Das waren übrigens seine Standartantworten:

 "No problem" und "ich weiß schon."

Als nächstes besorgte ich mir Lehrmaterial in englischer Sprache und  beide freuten wir uns  in der  Folgezeit, dass es mit der  Verständigung   bei jedem Treffen besser klappte.  Jetzt musste ich ihm nur noch  den  Unterschied  zwischen  Autofahren in Ghana und  Autofahren  in  Deutschland   klarmachen.  Das verband  ich mit einer Einladung zum Abendessen bei mir Zuhause. Meine Liebste servierte uns dazu eine Flasche Rotwein und einen riesigen Berg Spagetti.

"Ich weiss schon", meinte er nach meiner Marathonrede und fischte sich den letzten Krümel aus der Schüssel, bevor er sich  abschliessend mit dem  Handrücken  Mund und Wange abwischte.  Die Serviette auf seinem Schoss ignorierte er;  sie  wollte er nicht beschmutzen.

Wir hatten eine Menge Spass an jenem Abend und das sollte sich auch während der nächsten Wochen nicht ändern. Eigentlich lachten wir bis zu seiner Prüfung,  die er ein paar Monate  später mit  Bravour bestand.   Noch  heute  erinnere  ich mich mit allergrösstem Respekt an seine Prüfungsfahrt. Es war bewundernswert, wie es ihm gelang, seine  verspielte  Mentalität zu  verdrängen,  um  dem  Perfektionismus  der deutschen Obrigkeit gerecht zu werden.

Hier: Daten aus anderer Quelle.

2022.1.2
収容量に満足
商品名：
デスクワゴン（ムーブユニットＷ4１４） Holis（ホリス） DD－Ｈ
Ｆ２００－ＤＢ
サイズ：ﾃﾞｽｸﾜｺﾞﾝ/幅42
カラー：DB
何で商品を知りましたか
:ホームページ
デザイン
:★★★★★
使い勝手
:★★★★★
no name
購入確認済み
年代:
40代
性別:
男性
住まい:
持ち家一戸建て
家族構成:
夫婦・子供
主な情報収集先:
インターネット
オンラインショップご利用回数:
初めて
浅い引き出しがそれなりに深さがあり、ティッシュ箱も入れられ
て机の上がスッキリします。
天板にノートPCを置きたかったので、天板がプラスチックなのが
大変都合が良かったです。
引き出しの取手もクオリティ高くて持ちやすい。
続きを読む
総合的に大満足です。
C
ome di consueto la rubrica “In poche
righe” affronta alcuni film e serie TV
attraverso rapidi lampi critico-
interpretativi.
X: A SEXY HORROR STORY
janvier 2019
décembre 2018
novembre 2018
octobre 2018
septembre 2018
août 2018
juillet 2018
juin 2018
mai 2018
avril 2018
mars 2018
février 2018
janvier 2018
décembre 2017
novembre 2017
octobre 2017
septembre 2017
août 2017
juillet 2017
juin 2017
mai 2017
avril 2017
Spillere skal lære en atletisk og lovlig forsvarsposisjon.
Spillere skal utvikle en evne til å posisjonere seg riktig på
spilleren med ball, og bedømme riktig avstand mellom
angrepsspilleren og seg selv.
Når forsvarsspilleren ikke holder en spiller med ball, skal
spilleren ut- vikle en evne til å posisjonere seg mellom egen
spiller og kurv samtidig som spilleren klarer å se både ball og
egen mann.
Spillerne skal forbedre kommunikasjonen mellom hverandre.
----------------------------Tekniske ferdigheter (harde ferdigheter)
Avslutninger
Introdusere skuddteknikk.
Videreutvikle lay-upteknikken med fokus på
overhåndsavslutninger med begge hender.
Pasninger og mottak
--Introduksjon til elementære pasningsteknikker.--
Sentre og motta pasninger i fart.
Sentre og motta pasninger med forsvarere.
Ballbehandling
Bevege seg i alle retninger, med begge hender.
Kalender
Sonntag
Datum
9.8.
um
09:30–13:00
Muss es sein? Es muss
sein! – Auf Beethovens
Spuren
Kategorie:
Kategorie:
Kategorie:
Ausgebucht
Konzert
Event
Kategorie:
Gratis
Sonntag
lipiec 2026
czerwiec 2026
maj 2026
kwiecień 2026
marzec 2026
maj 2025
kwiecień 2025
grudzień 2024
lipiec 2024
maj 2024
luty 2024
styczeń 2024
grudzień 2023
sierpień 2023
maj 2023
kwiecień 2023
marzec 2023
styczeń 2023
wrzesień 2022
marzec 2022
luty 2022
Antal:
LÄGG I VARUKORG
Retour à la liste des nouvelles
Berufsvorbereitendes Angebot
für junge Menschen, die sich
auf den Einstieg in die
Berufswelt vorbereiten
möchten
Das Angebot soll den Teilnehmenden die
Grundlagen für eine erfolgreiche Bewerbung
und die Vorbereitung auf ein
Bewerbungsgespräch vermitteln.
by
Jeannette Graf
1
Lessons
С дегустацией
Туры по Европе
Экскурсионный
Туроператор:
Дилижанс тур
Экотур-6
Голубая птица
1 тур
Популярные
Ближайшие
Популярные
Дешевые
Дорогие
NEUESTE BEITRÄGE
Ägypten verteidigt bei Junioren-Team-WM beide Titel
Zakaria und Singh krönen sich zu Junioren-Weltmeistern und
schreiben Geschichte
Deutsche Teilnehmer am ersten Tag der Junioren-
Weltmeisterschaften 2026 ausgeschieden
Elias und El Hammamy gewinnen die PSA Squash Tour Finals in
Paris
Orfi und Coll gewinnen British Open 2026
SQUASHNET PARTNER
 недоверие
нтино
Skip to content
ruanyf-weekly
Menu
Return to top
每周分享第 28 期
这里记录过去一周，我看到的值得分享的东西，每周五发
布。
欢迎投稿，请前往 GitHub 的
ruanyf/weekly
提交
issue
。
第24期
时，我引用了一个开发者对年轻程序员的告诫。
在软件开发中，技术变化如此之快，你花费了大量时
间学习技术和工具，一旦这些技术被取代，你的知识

Diese Mentalität lässt sich wohl am besten mit der folgenden Episode verdeutlichen, die ich mit ihm erleben durfte.

Zur selben Zeit,  als  Samson  seine verwegenen Runden durch unseren Ort drehte, hielt sich in unserer Stadt ein weiterer Landsmann von ihm auf. Kein Wunder also, dass sich beide kannten und einen  Großteil ihrer Freizeit miteinander verbrachten.